The NYDFS said Paxos was ordered to stop minting new BUSD’s because of “unresolved issues” with the stablecoin issuer’s relationship with Binance. A spokesperson for the regulatory organization also told Reuters that Paxos had “violated its obligation to conduct tailored, periodic risk assessments and due diligence refreshes of Binance and Paxos-issued BUSD customers to prevent bad actors from using the platform.”

If the regulator had concerns that Paxos was not “effectively managing its relationship with Binance to the degree that the stablecoin could result in consumer harm,” then that could be why the regulator went after BUSD and not Paxos’ own USDP stablecoin, said Jason Brett, former U.S. bank regulator and executive vice president at Key Bridge Advisors.

“A key takeaway from this will be whether other stablecoins that are issued in partnership with exchanges such as Binance will be similarly scrutinized over how they manage these relationships, which could cool off interest in the stablecoin markets because of this regulatory uncertainty,” Brett said.

The Paxos and Binance relationship also has a unique revenue-sharing component that could have caught the attention of regulators.

“Paxos, a U.S. regulated entity, shares 50% of revenue from interest with Binance, which is likely something regulators don’t like,” said Larry Cermak, head of research and data at The Block. “The revenue share component makes it likelier to be considered a security.”

Why the Wells?

On Binance’s platform, users can stake BUSD and earn yields of around 6%. However, the action from the NYDFS does not focus on the earn product, but instead on the fact BUSD was only issued for use on the Ethereum blockchain.

“It is important to note that the department authorized Paxos to issue BUSD on the Ethereum blockchain,” the New York regulator said. “The department has not authorized Binance-Peg BUSD on any blockchain, and Binance-Peg BUSD is not issued by Paxos.”

There is even less detail on the SEC’s action, which views BUSD as an unregistered security.

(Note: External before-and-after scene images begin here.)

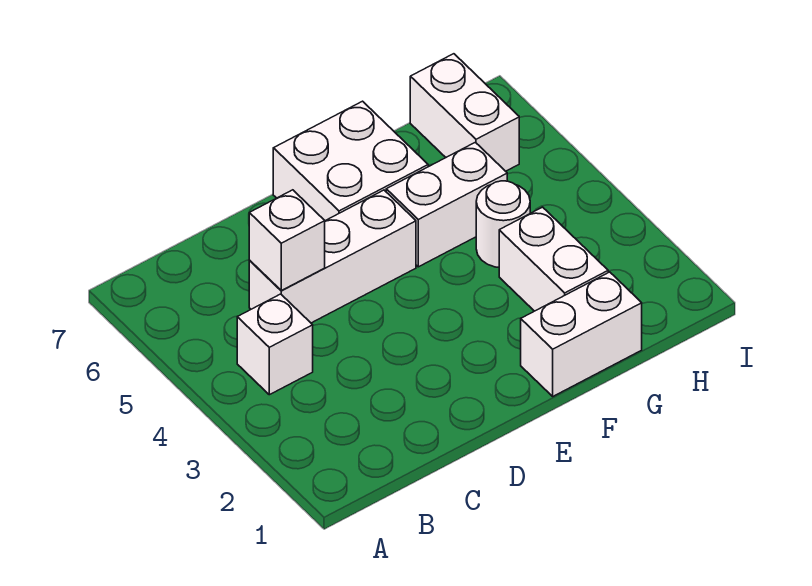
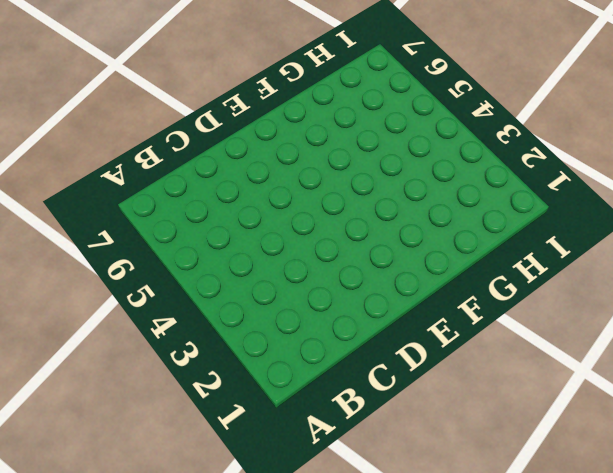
none -> white 1x1 brick [237,294,313,395]
none -> white 1x3 brick [249,190,416,323]

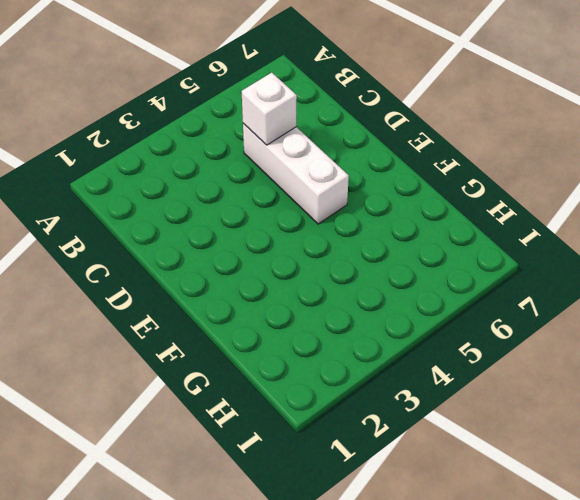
none -> white 1x1 brick [237,294,313,395]
none -> white 2x2 brick [273,101,428,221]

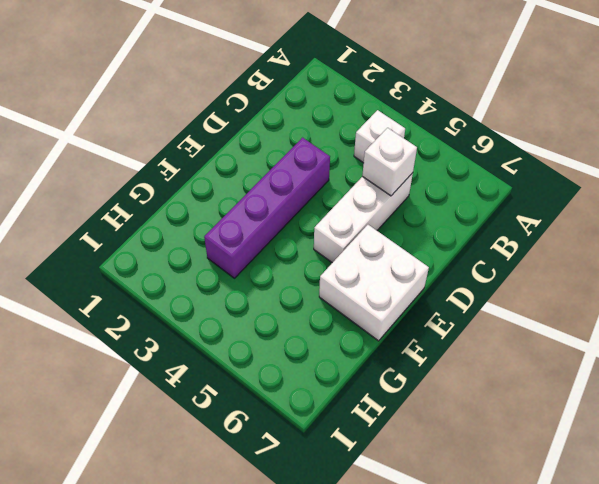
purple 1x4 brick [204,138,330,278] -> white 1x2 brick [499,207,608,311]
none -> white 1x2 brick [521,272,642,396]
none -> white 1x2 brick [386,142,507,267]

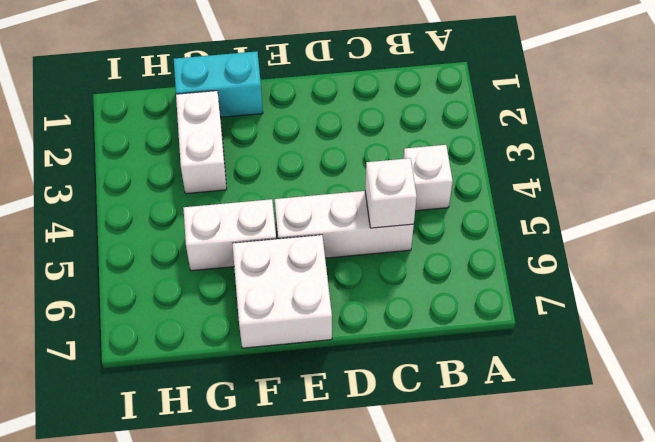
cyan 1x2 brick [174,51,263,117] -> white 1x2 brick [521,272,642,396]
none -> white 1x1 round brick [476,181,530,267]
none -> white 1x2 brick [410,54,519,171]

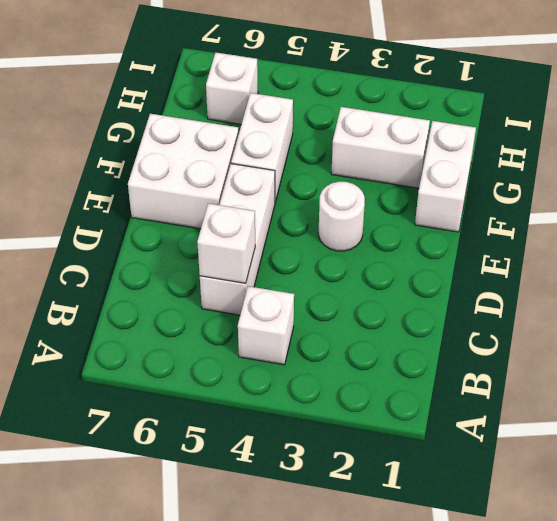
white 1x1 round brick [318,182,365,251] -> white 1x1 round brick moved to [476,181,530,267]
white 1x1 brick [206,53,258,124] -> white 1x2 brick [410,54,519,171]

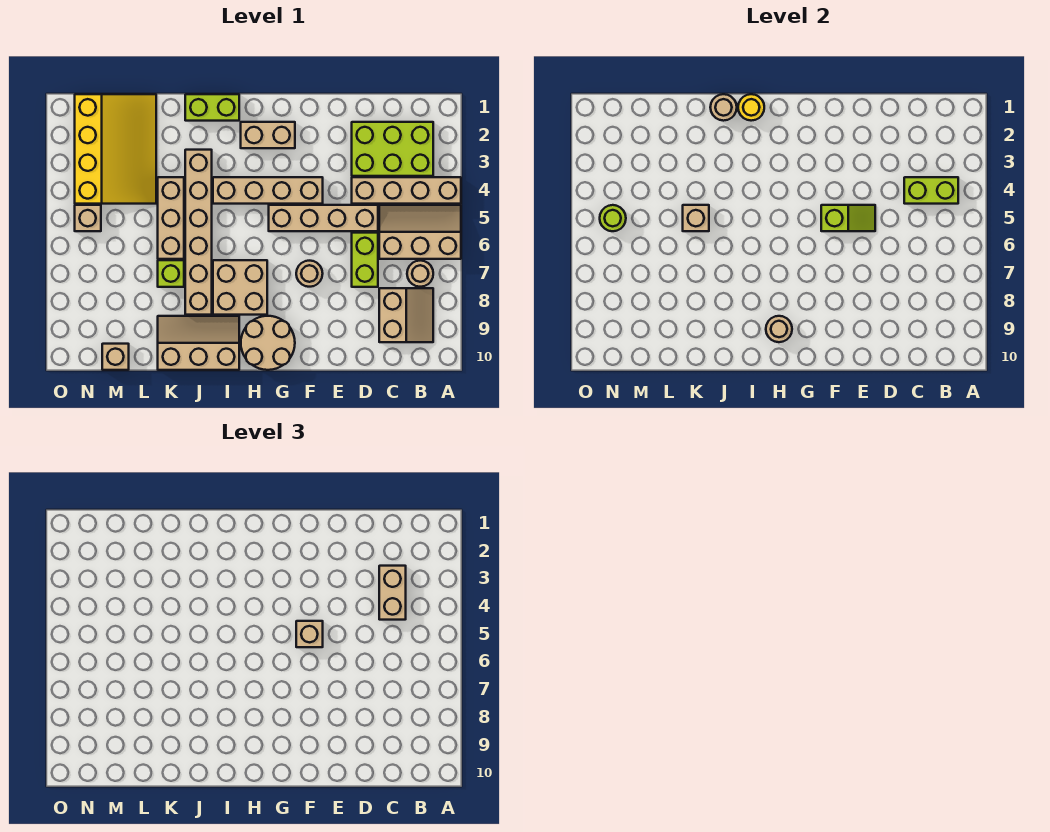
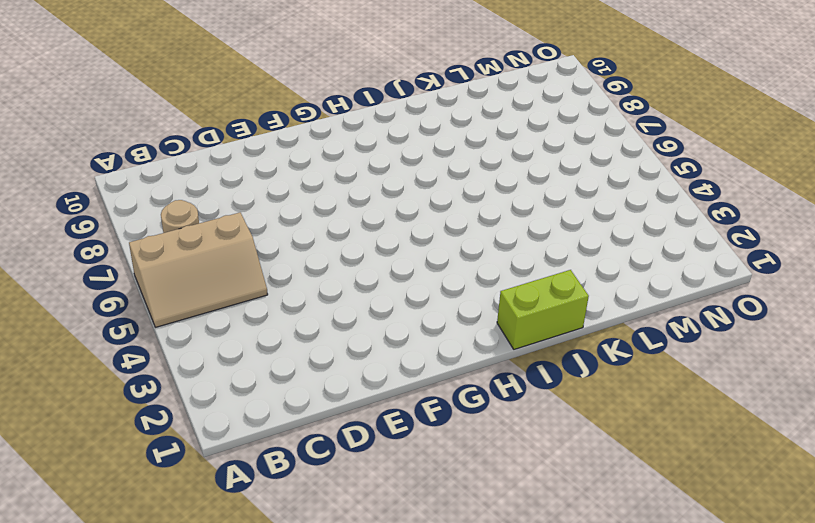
none -> tan 1x4 brick [352,177,461,204]
none -> lime 2x3 brick [352,122,433,176]
none -> tan 2x2 slope [379,288,433,342]

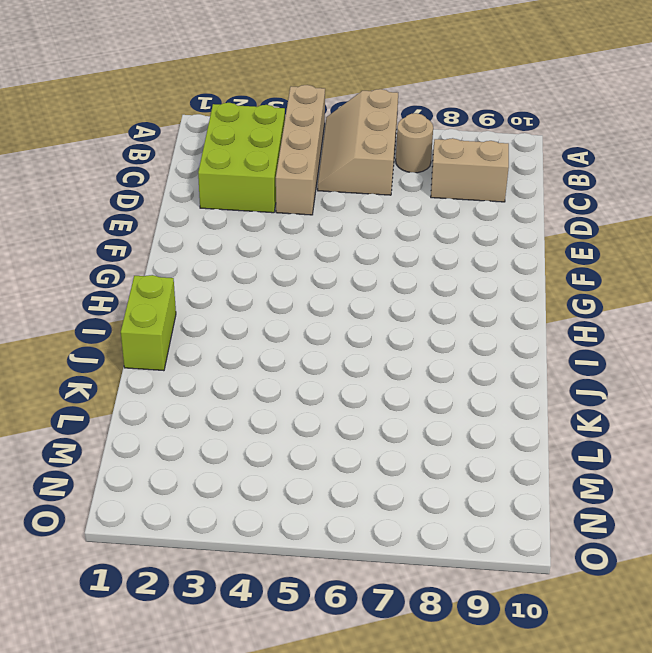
none -> tan 1x4 brick [269,205,378,231]
none -> lime 1x2 brick [352,233,378,287]
none -> tan 1x4 brick [213,177,323,204]

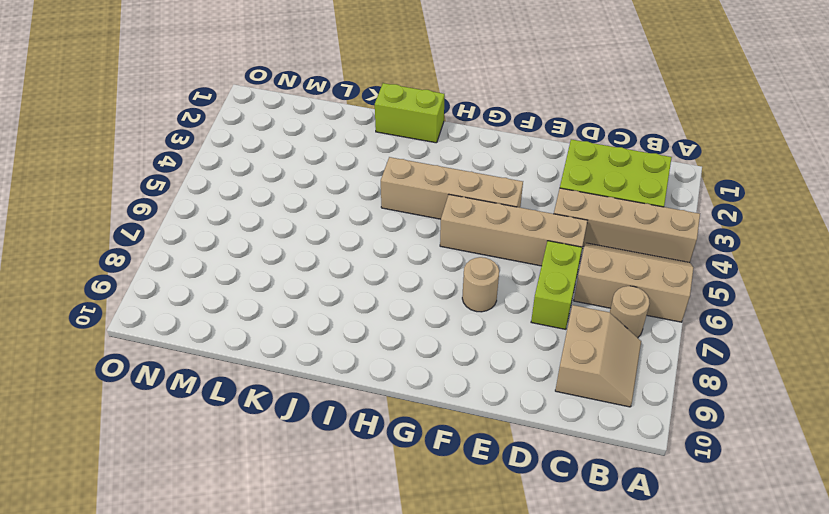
none -> tan 1x2 brick [241,122,295,148]
none -> tan 2x2 round brick [241,316,295,370]
none -> tan 2x2 brick [213,260,267,315]

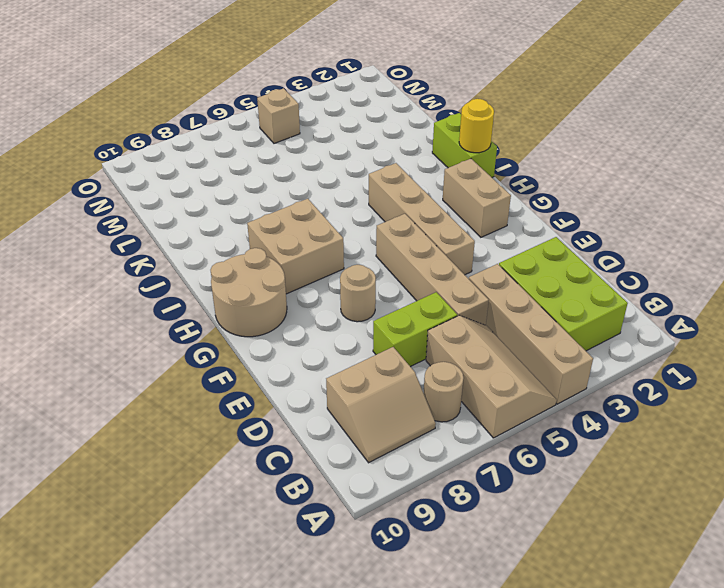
none -> tan 2x3 slope [158,316,239,370]
none -> tan 1x6 brick [185,150,212,315]
none -> tan 1x3 brick [158,177,184,259]

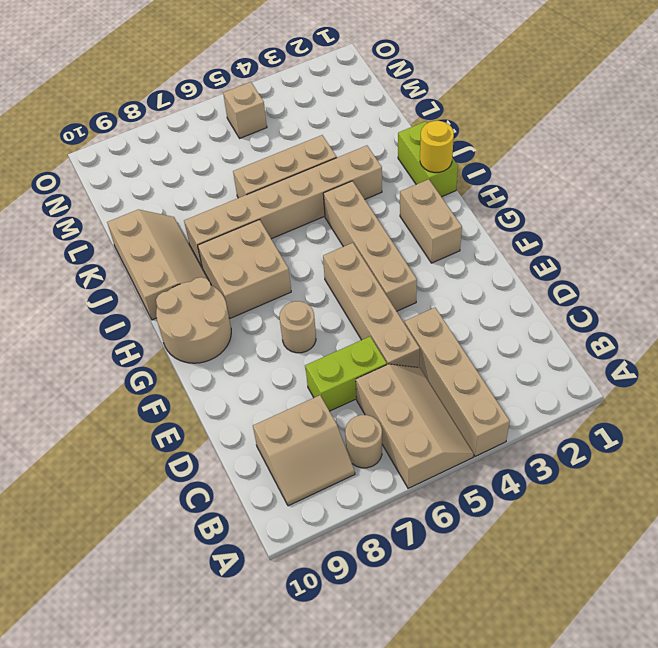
none -> lime 2x3 brick [352,122,433,176]
none -> lime 1x1 brick [158,260,184,287]
none -> yellow 3x4 slope [75,94,156,204]

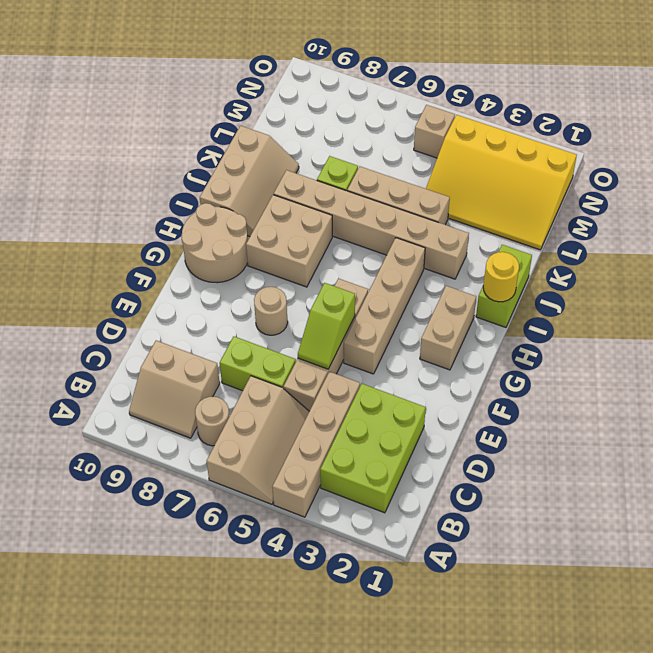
none -> tan 1x1 brick [102,344,129,370]
none -> lime 1x2 brick [904,177,958,204]
none -> tan 1x1 round brick [766,316,792,342]

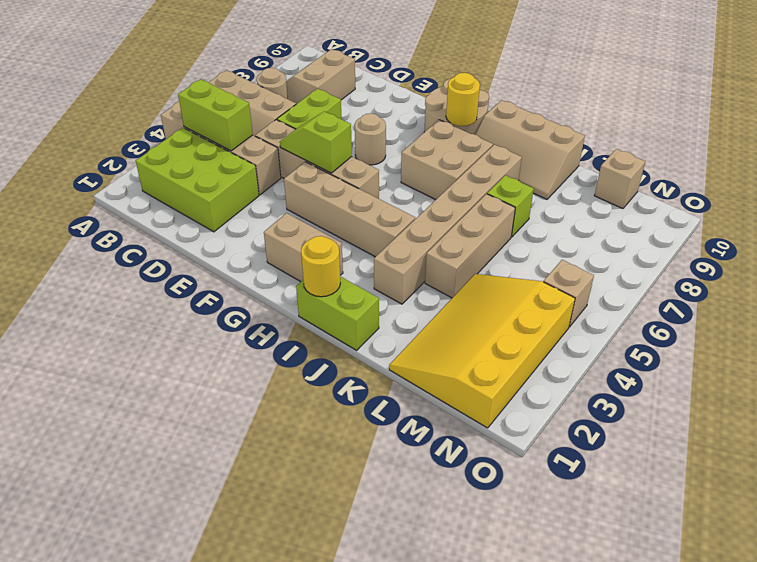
yellow 1x1 round brick [446,73,480,126] -> tan 1x1 round brick [766,316,792,342]
none -> tan 1x1 round brick [710,94,737,121]
none -> tan 1x1 brick [683,205,709,231]
none -> lime 1x1 round brick [600,205,626,231]

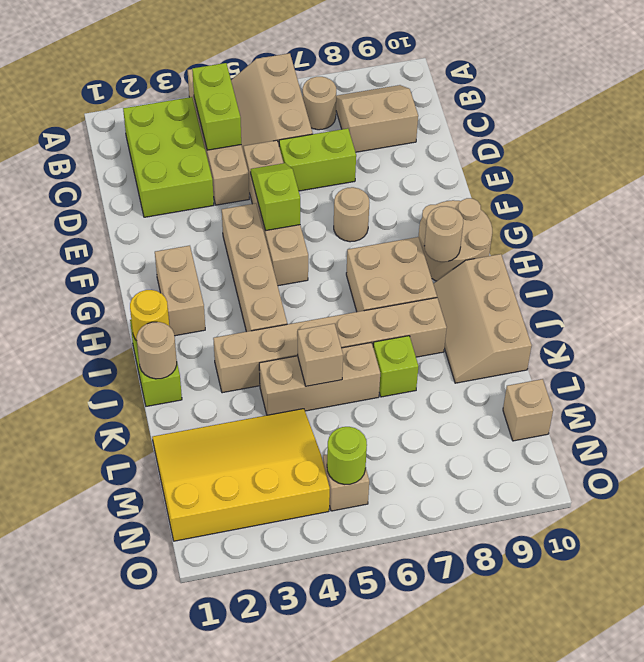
none -> tan 1x2 brick [379,566,406,620]
none -> tan 1x1 brick [296,621,323,647]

Paxos said it "categorically disagrees" with the SEC’s decision, confirming it received a Wells Notice from the regulator.

The jury is still out on if Paxos can weather this storm. It has other components within its business model including other tokenized assets, an exchange and settlement tools. Still, BUSD remained a driving force for its business, and it already had a major partnership with Paypal paused due to the probe. Paxos said it is prepared “to vigorously litigate” the SEC case if necessary.

Much of Paxos’ future will depend upon the nature of the charges and settlements and what areas of the business model are affected, said a former government agency staffer. The number one thing to be watching now is where does the money that was held in BUSD flow to, they said.

“If Paxos loses this case, the custodial stablecoin business in the U.S. is pretty much doomed — and that goes double for other stablecoin issuers, as the Paxos model is the most conservative one,” said Shapiro of Delphi Labs. “The only hope for the industry would be if Congress steps in and creates a new regulatory structure for issuing stablecoins.”